В пьесе, как и в романе, Булгаков выступал адвокатом и прокурором русской интеллигенции. Он всегда почитал ее как одно из высших проявлений духовной силы русского народа и никогда не изменял этой вере. Но он смотрел исторической правде в глаза и именно поэтому клеймил изменников и трусов из своей среды, судил их беспощадным судом. В «Беге» он показал бесславный конец белого движения, возникавший как кошмарное сновидение, как трагический балаган. В «Турбиных», напротив, автор полон горького сочувствия к турбинскому дому, его неповторимой теплоте, тревожной смуте. Тальберг мерзок и жалок, но зато Алексей Турбин полон чистоты и благородства.
Вот за этот «объективизм» критика и обрушилась на театр и на Булгакова. «Защищать?.. Что?.. Кого?.. – с болью и гневом останавливал юнкеров Алексей Турбин. – Одним словом, в бой я вас не поведу, потому что в балагане не участвую, тем более что за этот балаган заплатите своей кровью, и совершенно бессмысленно, вы все!..»
Слов этих не услышали.
Однако нападки на Булгакова не были обусловлены одним лишь непониманием и злопыхательством недоброжелательных критиков. Лицом к лицу он столкнулся с читателем и зрителем, который только что прошел тяжелейшие дороги гражданской войны. Ее раны еще кровоточили.

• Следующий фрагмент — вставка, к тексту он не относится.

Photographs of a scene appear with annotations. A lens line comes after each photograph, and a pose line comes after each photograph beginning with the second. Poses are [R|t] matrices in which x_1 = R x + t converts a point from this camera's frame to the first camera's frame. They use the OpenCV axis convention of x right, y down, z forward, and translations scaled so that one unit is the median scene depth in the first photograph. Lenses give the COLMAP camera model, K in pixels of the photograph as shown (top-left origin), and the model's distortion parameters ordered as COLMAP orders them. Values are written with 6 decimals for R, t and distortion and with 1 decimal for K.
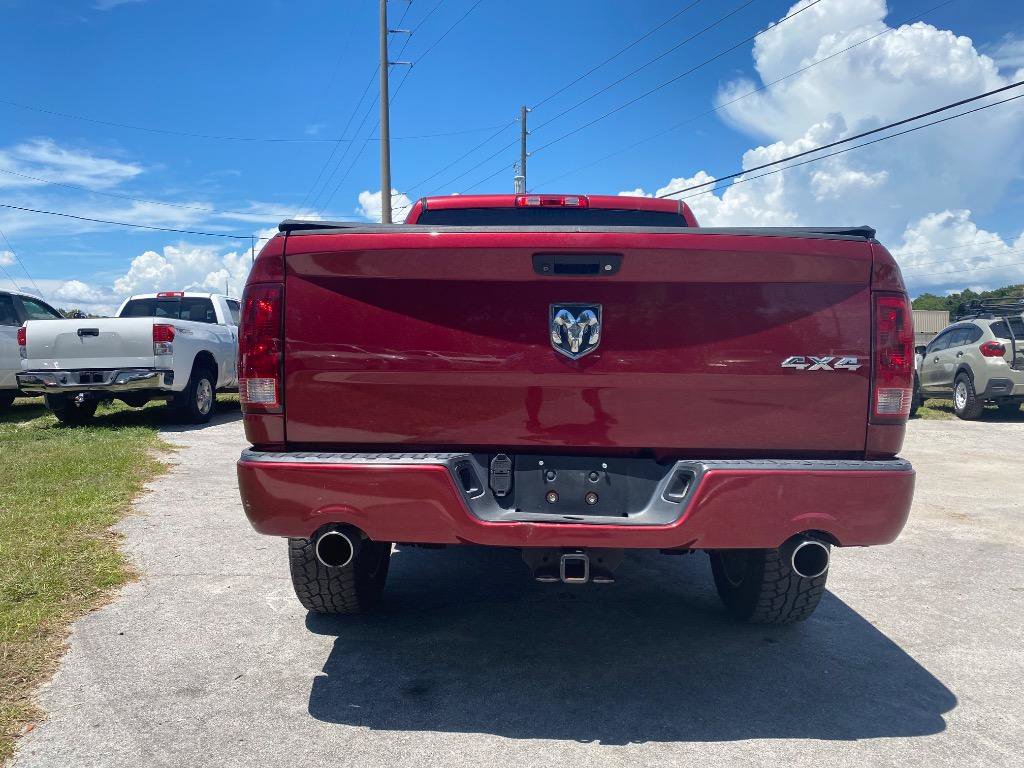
lens RADIAL K [[781.8, 0, 505.2], [0, 781.8, 385.8], [0, 0, 1]] dist [0.020071, -0.017765]
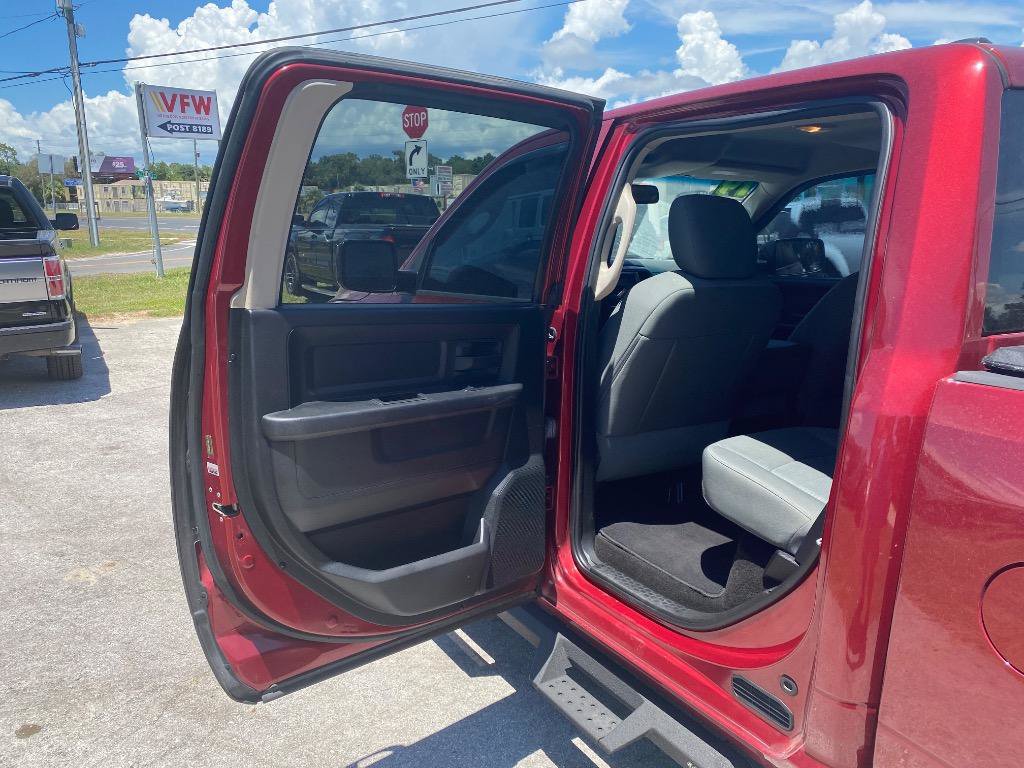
lens RADIAL K [[781.8, 0, 512.1], [0, 781.8, 389.9], [0, 0, 1]] dist [0.020071, -0.017765]
pose [[0.842150, -0.121143, 0.525460, -0.397753], [0.023450, 0.981744, 0.188754, -0.137844], [-0.538733, -0.146637, 0.829617, 0.678494]]
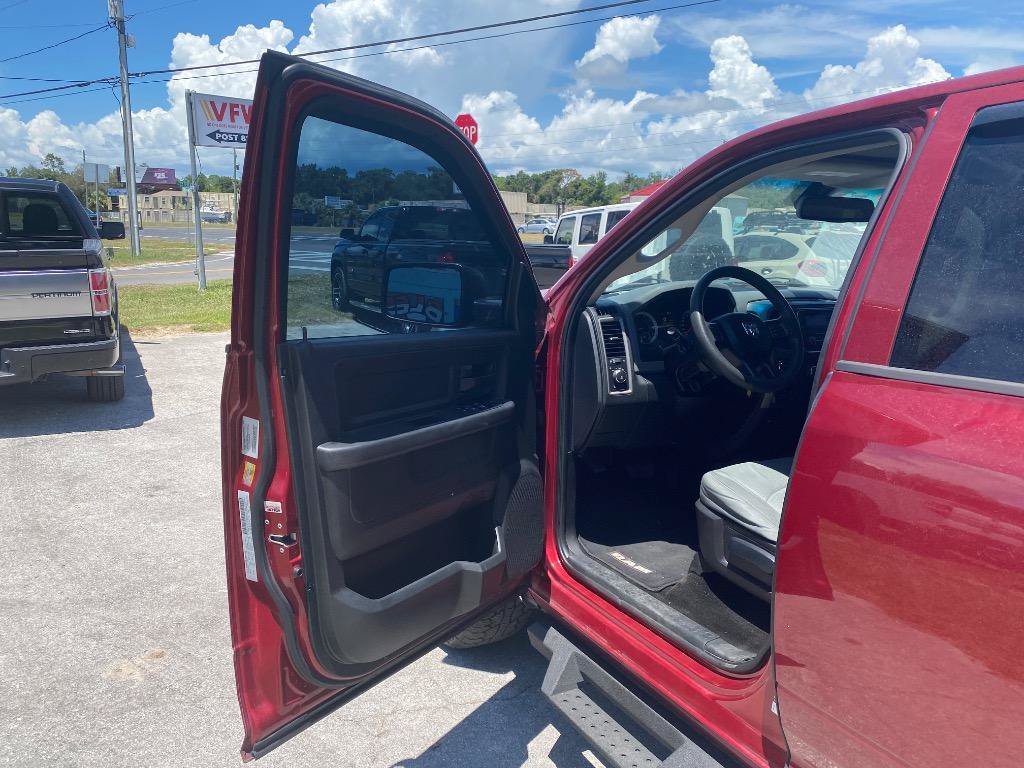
lens RADIAL K [[781.8, 0, 507.2], [0, 781.8, 381.5], [0, 0, 1]] dist [0.020071, -0.017765]
pose [[0.864261, -0.081553, 0.496390, -0.397862], [0.002547, 0.987468, 0.157799, -0.143619], [-0.503038, -0.135116, 0.853637, 0.858920]]
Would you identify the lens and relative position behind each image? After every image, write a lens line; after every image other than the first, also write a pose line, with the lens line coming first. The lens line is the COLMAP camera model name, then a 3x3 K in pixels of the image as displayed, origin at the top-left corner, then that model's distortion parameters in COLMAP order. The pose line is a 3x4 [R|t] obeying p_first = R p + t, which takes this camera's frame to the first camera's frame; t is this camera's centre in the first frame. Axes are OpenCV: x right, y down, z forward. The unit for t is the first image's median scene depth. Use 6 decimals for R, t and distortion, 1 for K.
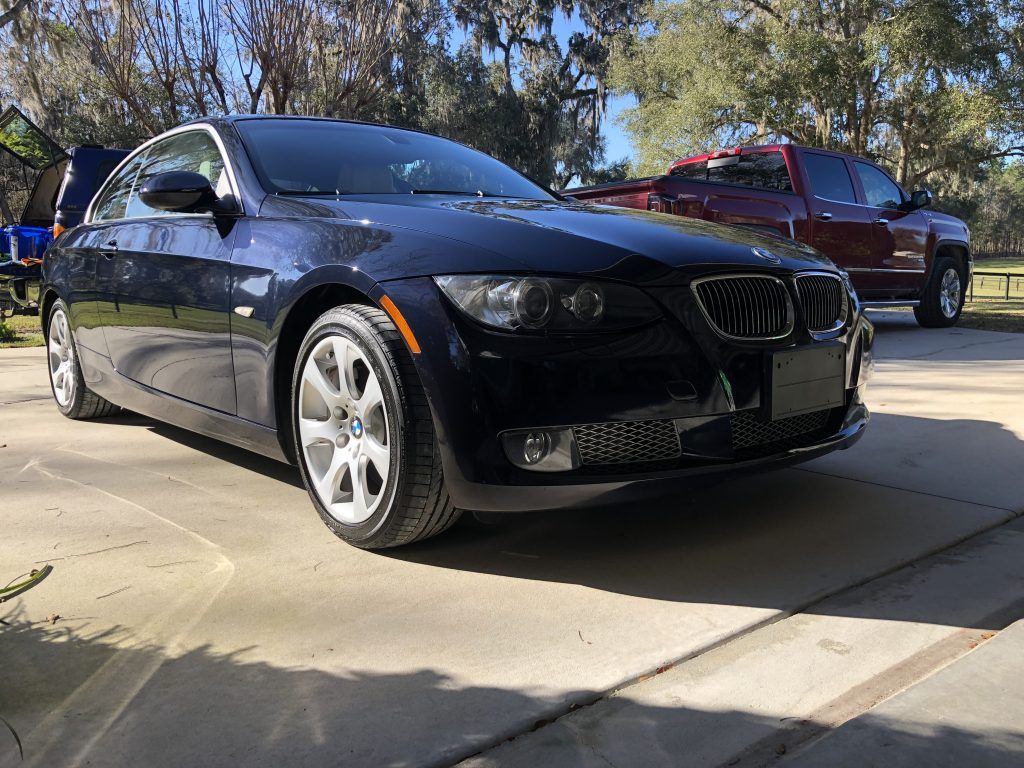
lens RADIAL K [[833.4, 0, 512.8], [0, 833.4, 382.4], [0, 0, 1]] dist [0.022225, -0.007345]
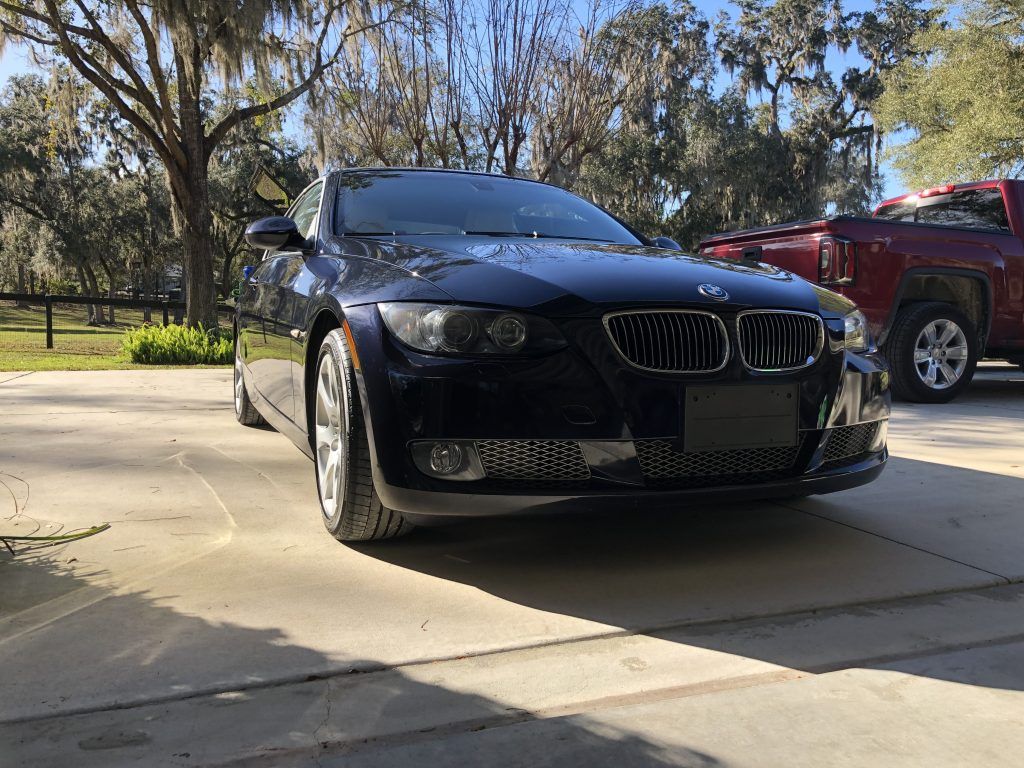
lens RADIAL K [[833.4, 0, 517.2], [0, 833.4, 383.6], [0, 0, 1]] dist [0.022225, -0.007345]
pose [[0.953378, 0.049491, -0.297692, 0.307726], [-0.063808, 0.997217, -0.038560, 0.010874], [0.294955, 0.055758, 0.953883, -0.027722]]
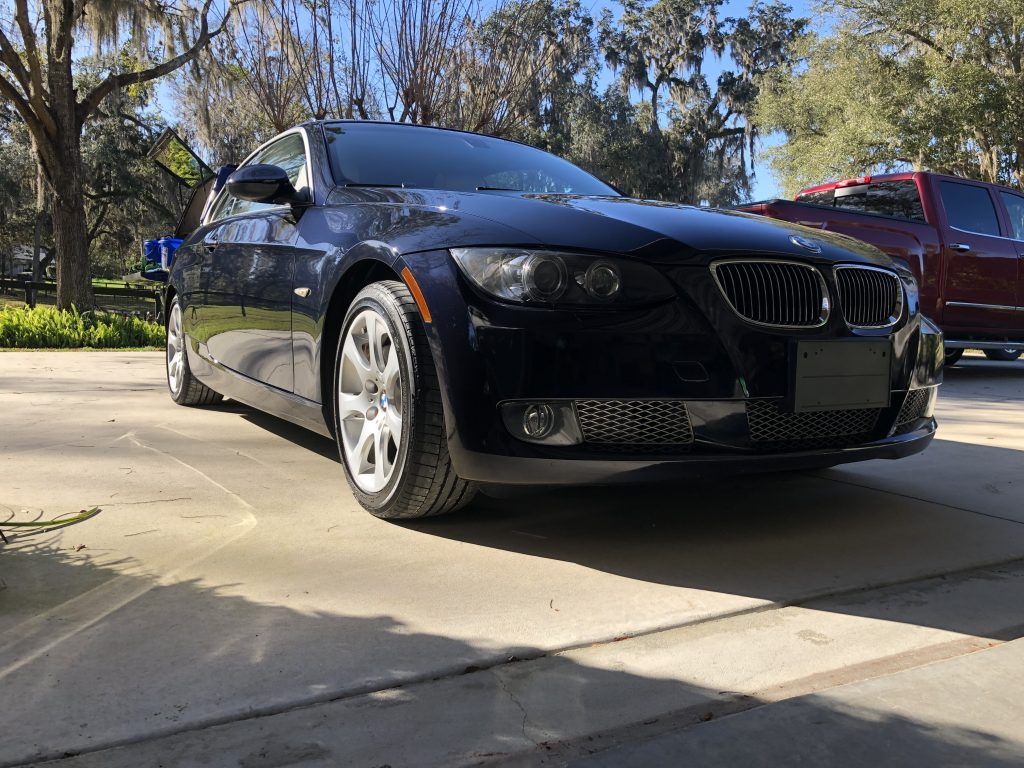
lens RADIAL K [[833.4, 0, 514.4], [0, 833.4, 383.7], [0, 0, 1]] dist [0.022225, -0.007345]
pose [[0.985871, 0.052000, -0.159230, 0.108154], [-0.058691, 0.997568, -0.037604, 0.050522], [0.156887, 0.046418, 0.986525, 0.007355]]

Такие слова, как «офицер», «золотопогонник», «генерал», вызывали ненависть. Враждебно воспринимались понятия «Россия», «Отечество», «Родина», не отрываемые от имен Колчака, Деникина, Врангеля. А на московской сцене вдруг сыграли спектакль, героями которого оказались белые офицеры, и автор рассказывал о них с горестным сочувствием к их трагической судьбе. Как могли воспринимать «Дни Турбиных» люди, только вчера скинувшие буденовки и красноармейские шинели? Они были взволнованны, но отношение их было непримиримо, и в их понимании смысл пьесы, естественно, искажался. Даже объективный и чуткий голос Горького, как мы увидим в дальнейшем, не помог автору. Лишь впоследствии «Дни Турбиных» и «Бег» прозвучали совсем по-другому, но для этого потребовалось время, чтобы не только психологическая, но и историческая правда его пьес стала очевидной. А тогда они вызвали бурную полемику, и это было неизбежно.